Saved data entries

☆ ☆ ☆

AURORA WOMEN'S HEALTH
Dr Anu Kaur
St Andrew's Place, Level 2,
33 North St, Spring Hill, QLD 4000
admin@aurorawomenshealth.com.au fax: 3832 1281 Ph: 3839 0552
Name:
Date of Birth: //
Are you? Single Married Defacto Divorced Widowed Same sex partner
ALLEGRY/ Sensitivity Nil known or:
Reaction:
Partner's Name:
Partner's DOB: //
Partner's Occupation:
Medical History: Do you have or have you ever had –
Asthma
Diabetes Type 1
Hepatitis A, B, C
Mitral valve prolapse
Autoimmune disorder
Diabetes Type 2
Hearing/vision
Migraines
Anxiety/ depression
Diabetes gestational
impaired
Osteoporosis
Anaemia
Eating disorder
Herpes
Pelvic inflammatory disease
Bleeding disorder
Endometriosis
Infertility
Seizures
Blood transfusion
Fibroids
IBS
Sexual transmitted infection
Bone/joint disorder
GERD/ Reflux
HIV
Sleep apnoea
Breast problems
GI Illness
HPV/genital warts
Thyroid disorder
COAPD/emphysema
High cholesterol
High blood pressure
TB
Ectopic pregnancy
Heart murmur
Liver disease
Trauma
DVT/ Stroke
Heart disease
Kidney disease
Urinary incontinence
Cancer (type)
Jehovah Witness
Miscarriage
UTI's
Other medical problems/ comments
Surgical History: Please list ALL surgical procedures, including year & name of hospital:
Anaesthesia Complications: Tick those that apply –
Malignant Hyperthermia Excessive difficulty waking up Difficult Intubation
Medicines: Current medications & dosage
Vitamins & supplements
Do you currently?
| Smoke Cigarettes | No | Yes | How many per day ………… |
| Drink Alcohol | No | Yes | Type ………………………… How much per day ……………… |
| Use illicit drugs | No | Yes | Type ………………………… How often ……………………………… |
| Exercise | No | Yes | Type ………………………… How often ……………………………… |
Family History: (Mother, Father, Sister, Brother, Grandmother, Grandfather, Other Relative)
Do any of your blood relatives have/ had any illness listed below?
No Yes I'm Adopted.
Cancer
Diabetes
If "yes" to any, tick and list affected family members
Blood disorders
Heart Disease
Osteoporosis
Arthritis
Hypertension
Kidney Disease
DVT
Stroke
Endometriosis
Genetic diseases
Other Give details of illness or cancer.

☆ ☆ ☆

→ **Task objective**
Reproduce every record, matching each line exactly.

→ **Answer to this task**
AURORA WOMEN'S HEALTH
Dr Anu Kaur
St Andrew's Place, Level 2,
33 North St, Spring Hill, QLD 4000
admin@aurorawomenshealth.com.au fax: 3832 1281 Ph: 3839 0552
Name:
Date of Birth: //
Are you? Single Married Defacto Divorced Widowed Same sex partner
ALLEGRY/ Sensitivity Nil known or:
Reaction:
Partner's Name:
Partner's DOB: //
Partner's Occupation:
Medical History: Do you have or have you ever had –
Asthma
Diabetes Type 1
Hepatitis A, B, C
Mitral valve prolapse
Autoimmune disorder
Diabetes Type 2
Hearing/vision
Migraines
Anxiety/ depression
Diabetes gestational
impaired
Osteoporosis
Anaemia
Eating disorder
Herpes
Pelvic inflammatory disease
Bleeding disorder
Endometriosis
Infertility
Seizures
Blood transfusion
Fibroids
IBS
Sexual transmitted infection
Bone/joint disorder
GERD/ Reflux
HIV
Sleep apnoea
Breast problems
GI Illness
HPV/genital warts
Thyroid disorder
COAPD/emphysema
High cholesterol
High blood pressure
TB
Ectopic pregnancy
Heart murmur
Liver disease
Trauma
DVT/ Stroke
Heart disease
Kidney disease
Urinary incontinence
Cancer (type)
Jehovah Witness
Miscarriage
UTI's
Other medical problems/ comments
Surgical History: Please list ALL surgical procedures, including year & name of hospital:
Anaesthesia Complications: Tick those that apply –
Malignant Hyperthermia Excessive difficulty waking up Difficult Intubation
Medicines: Current medications & dosage
Vitamins & supplements
Do you currently?
| Smoke Cigarettes | No | Yes | How many per day ………… |
| Drink Alcohol | No | Yes | Type ………………………… How much per day ……………… |
| Use illicit drugs | No | Yes | Type ………………………… How often ……………………………… |
| Exercise | No | Yes | Type ………………………… How often ……………………………… |
Family History: (Mother, Father, Sister, Brother, Grandmother, Grandfather, Other Relative)
Do any of your blood relatives have/ had any illness listed below?
No Yes I'm Adopted.
Cancer
Diabetes
If "yes" to any, tick and list affected family members
Blood disorders
Heart Disease
Osteoporosis
Arthritis
Hypertension
Kidney Disease
DVT
Stroke
Endometriosis
Genetic diseases
Other Give details of illness or cancer.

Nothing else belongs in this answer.